Gene flew to Hollywood in 1939 on the maiden transcontinental flight: somebody gave her a plaque when she got off the plane. She was handed over to the Fox publicity people to be given the starlet build-up: to be photographed at nightclubs, by the pool, on the beach, to be interviewed and profiled while they thought about changing her name and decided what ‘type’ she was – a Penny Singleton, a Deanna Durbin, it was important to look like somebody else. She began work on
The Return of Frank James
, with Henry Fonda; she spent night after night alone in the projection room after the shoot, watching films, trying to teach herself how to act.

I spent the next few hours going through my discontinuous notes, trying to put them in chronological order. Reading over them made me sad; perhaps everyone’s life is sad when you know what will happen next. It seemed to me that in every atom of information – in every snippet of biography, in every publicity still – you could descry the whole trajectory of her life and the forces that would destroy her. Even when you went right back to the beginning, to when everything was full of promise and hope, they were there, like traps waiting to be sprung.

By twelve o’clock I was feeling quite fatigued. I put the notes back in the shoebox, pledging to return to them sooner rather than later, and went to see if Mrs P felt like rustling up some crumpets. On my way I passed Bel’s door again, and happened to pause there, to get my bearings, so to speak – only to find them talking about exactly the same thing as earlier on. Frank was on about his countess again, saying that she was very wealthy, and then stopping and coughing for a while, and then saying that she was easy-going morally and had married a man who wasn’t of noble birth, which seemed a bit rich coming from him. He appeared to have developed a speech impediment overnight; he stumbled over every second word and spoke in a maddening, leaden monotone. Bel got upset and started fretting about how she couldn’t sleep. She kept calling Frank ‘Uncle’, which I took to be some kind of odious pet name. She sounded odd, as if her voice were a borrowed dress that didn’t quite fit right.

‘Yes,’ Frank said. ‘Yes. You are quite right. It is dreadful. My God.’

‘Could you go a bit faster?’ she said.

‘Yes yes you’re quite right it’s –’

‘Stop, Frank, maybe we should go back a bit – how about my dear little child –’

‘All right… you’re not just a niece to me, you’re an angel, you’re – Bel, I can’t understand a word this bollocks is sayin, is he tryin to ride her or what? Cos like if he’s the uncle you wouldn’t think he should be tryin to, like, give her lengths.’

‘Oh for God’s sake,’ she said despairingly.

‘Unless,’ he mumbled to himself, ‘he was one of them uncles that’s just like married to her auntie, I s’pose then it’d be fair enough…’
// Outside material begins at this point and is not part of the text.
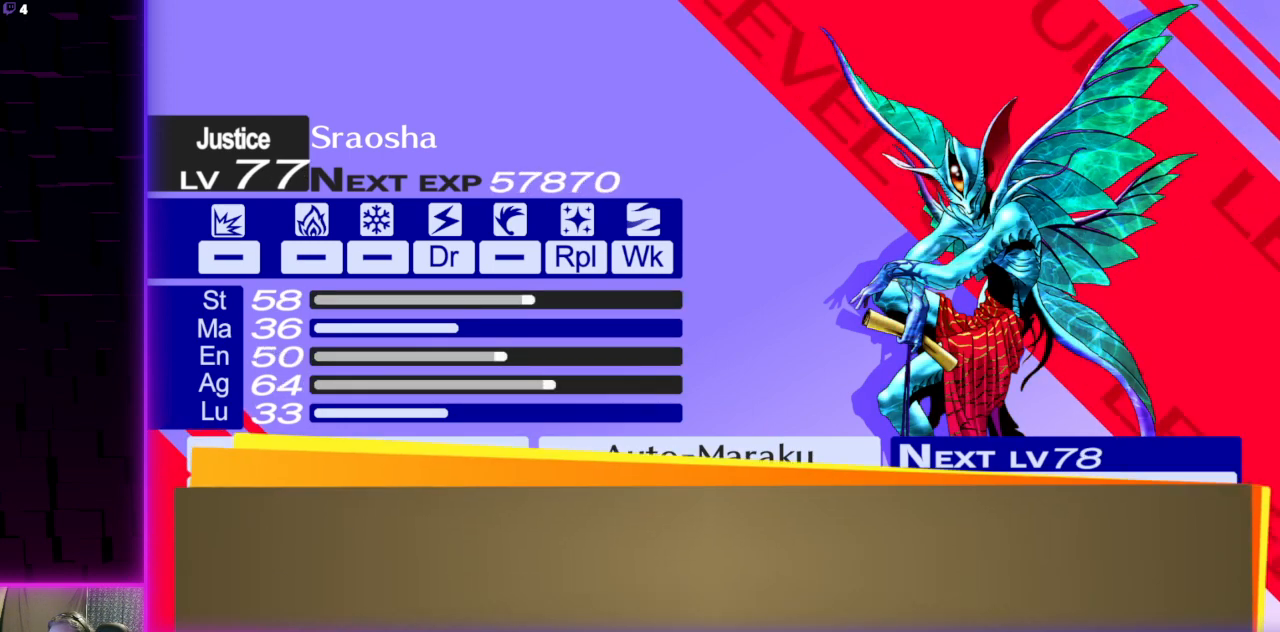
{"buttons": [], "left_stick": "center", "right_stick": "center", "events": [[134, "A", "up"], [267, "A", "down"], [367, "A", "up"]]}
‘Look, it doesn’t matter Frank, you just have to
read
it – oh, this is hopeless, I’m
never
going to get this right.’

She was teaching him to read, that was what it was!

‘Bel?’

‘What?’

The poor thing sounded quite exhausted and it wasn’t even lunchtime yet. Perhaps she was realizing that she’d bitten off more than she could chew.
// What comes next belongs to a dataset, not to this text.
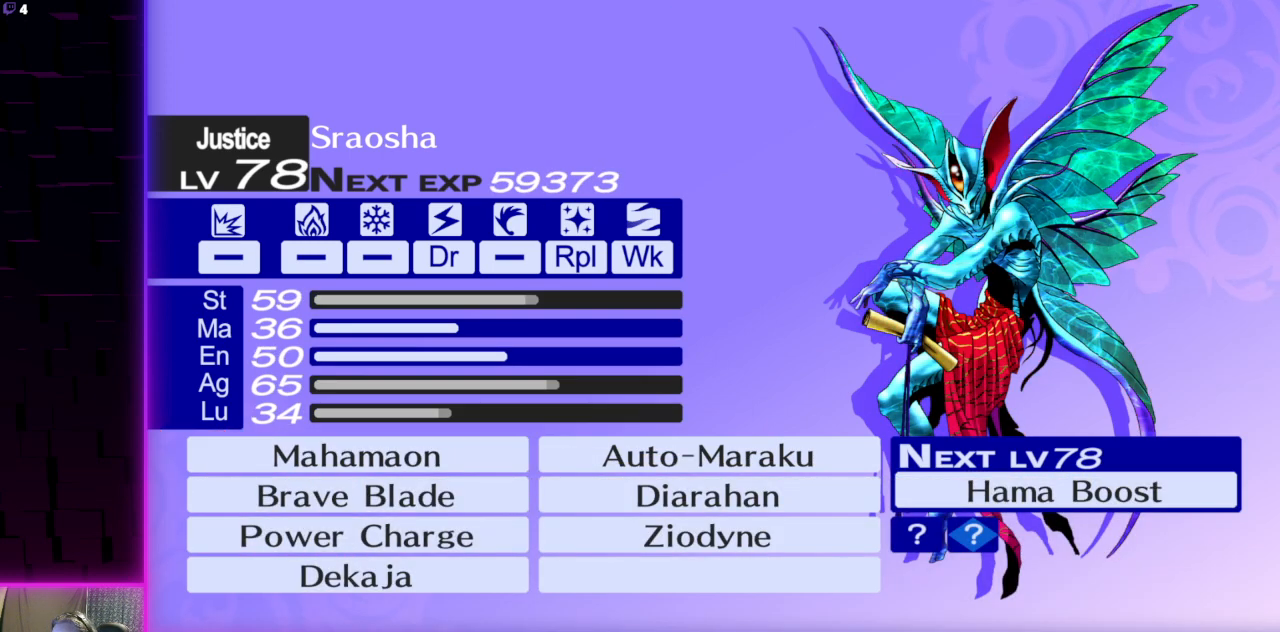
{"buttons": [], "left_stick": "center", "right_stick": "center", "events": [[100, "A", "up"], [200, "A", "down"], [267, "A", "up"], [367, "A", "down"], [434, "A", "up"]]}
‘I reckon if you were my niece, I’d want to give you lengths.’

There was a moment of outraged silence; I blushed at the door on her behalf.

‘… Give you a ride on the oul train, like…’

Oh, for shame! I was on the point of bursting in and rewarding his discourtesy with the back of my hand when – to my horror – I heard Bel burst into laughter: ‘Oh, you,’ she said, and there was a creaking of bedsprings. Suddenly I felt queasy; I beat a hasty retreat before things took a turn for the tactile.